Final answer:
In glycolysis, one molecule of glucose is converted into two molecules of pyruvate, and the reaction yields two molecules each of ATP and NADH as by-products.
Step-by-step explanation:
Glycolysis is a fundamental biochemical pathway that serves as the initial stage of cellular respiration, breaking down one molecule of glucose with six carbons into two molecules of pyruvate, each containing three carbons. This process occurs in three main phases: the investment phase, the cleavage phase, and the harvest phase.
In the investment phase, two molecules of ATP are utilized to activate glucose, resulting in its conversion to fructose-1,6-bisphosphate.
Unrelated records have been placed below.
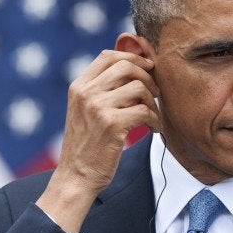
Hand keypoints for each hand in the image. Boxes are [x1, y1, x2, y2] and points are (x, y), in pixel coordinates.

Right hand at [36, 48, 160, 232]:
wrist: (76, 176)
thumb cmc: (88, 144)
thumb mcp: (86, 111)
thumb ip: (102, 89)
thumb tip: (134, 67)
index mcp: (79, 87)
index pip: (108, 55)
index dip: (133, 56)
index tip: (148, 67)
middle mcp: (86, 93)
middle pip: (126, 66)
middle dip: (148, 76)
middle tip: (155, 93)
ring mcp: (97, 107)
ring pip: (139, 87)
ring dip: (153, 102)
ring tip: (153, 116)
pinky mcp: (112, 124)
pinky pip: (145, 111)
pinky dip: (155, 120)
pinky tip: (153, 129)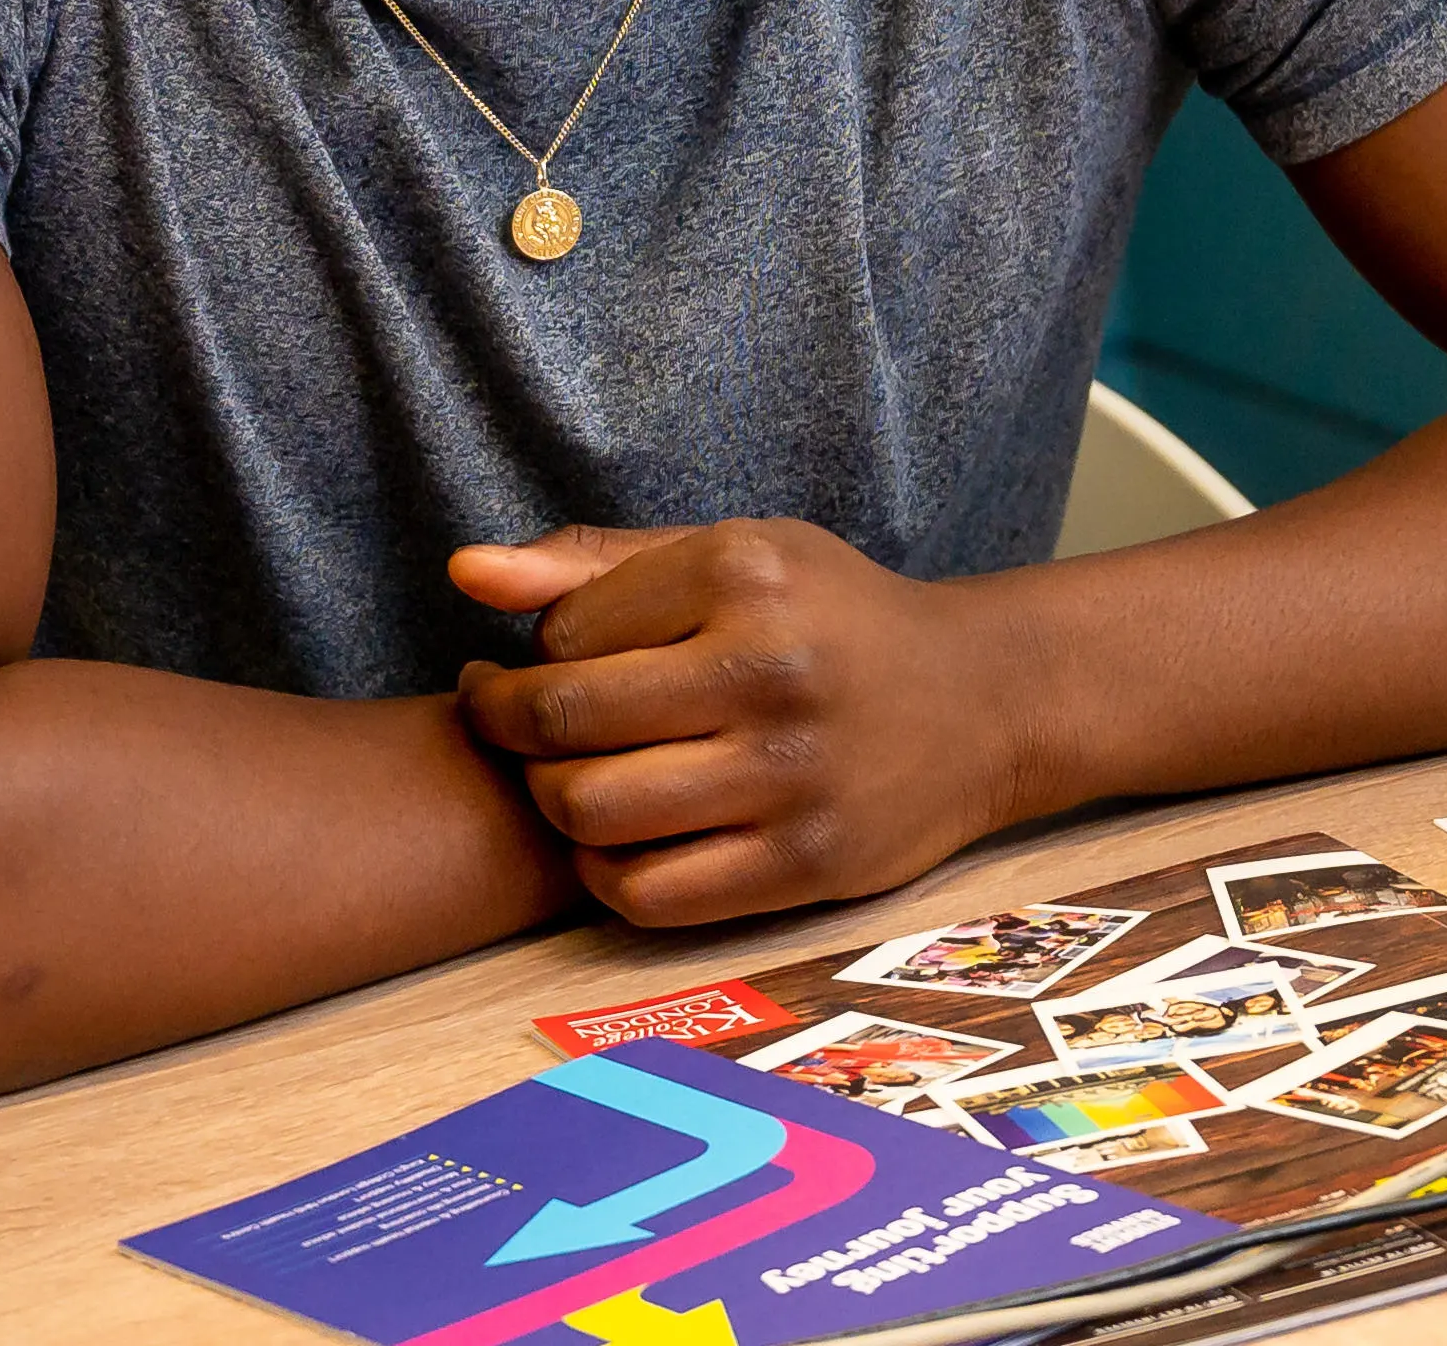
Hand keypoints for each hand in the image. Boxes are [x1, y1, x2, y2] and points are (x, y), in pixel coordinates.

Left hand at [447, 521, 1044, 927]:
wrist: (983, 699)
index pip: (564, 632)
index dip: (534, 650)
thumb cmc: (832, 617)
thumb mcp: (732, 553)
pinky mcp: (806, 864)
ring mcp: (791, 776)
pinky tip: (615, 838)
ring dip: (551, 800)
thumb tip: (463, 572)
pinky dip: (603, 872)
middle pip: (563, 724)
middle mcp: (769, 670)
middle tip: (507, 720)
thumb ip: (592, 563)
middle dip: (506, 727)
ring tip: (563, 775)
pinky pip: (648, 893)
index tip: (548, 656)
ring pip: (593, 811)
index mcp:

The subsequent cleavage phase involves the breakdown of fructose-1,6-bisphosphate into two three-carbon molecules, each of which is a precursor to pyruvate.
The harvest phase is marked by the generation of energy-rich molecules. During glycolysis, four molecules of ATP are produced, but two are consumed in the investment phase, resulting in a net gain of two ATP molecules per glucose molecule. Additionally, two molecules of NADH are formed as a result of the reduction of NAD⁺ during glycolysis.
At the conclusion of glycolysis, one molecule of glucose has been converted into two molecules of pyruvate, each accompanied by a net production of two ATP and two NADH molecules. The pyruvate produced can serve as a substrate for subsequent stages of cellular respiration, ultimately yielding a considerable amount of energy for the cell. Glycolysis is a pivotal metabolic pathway, essential for energy production in both aerobic and anaerobic conditions.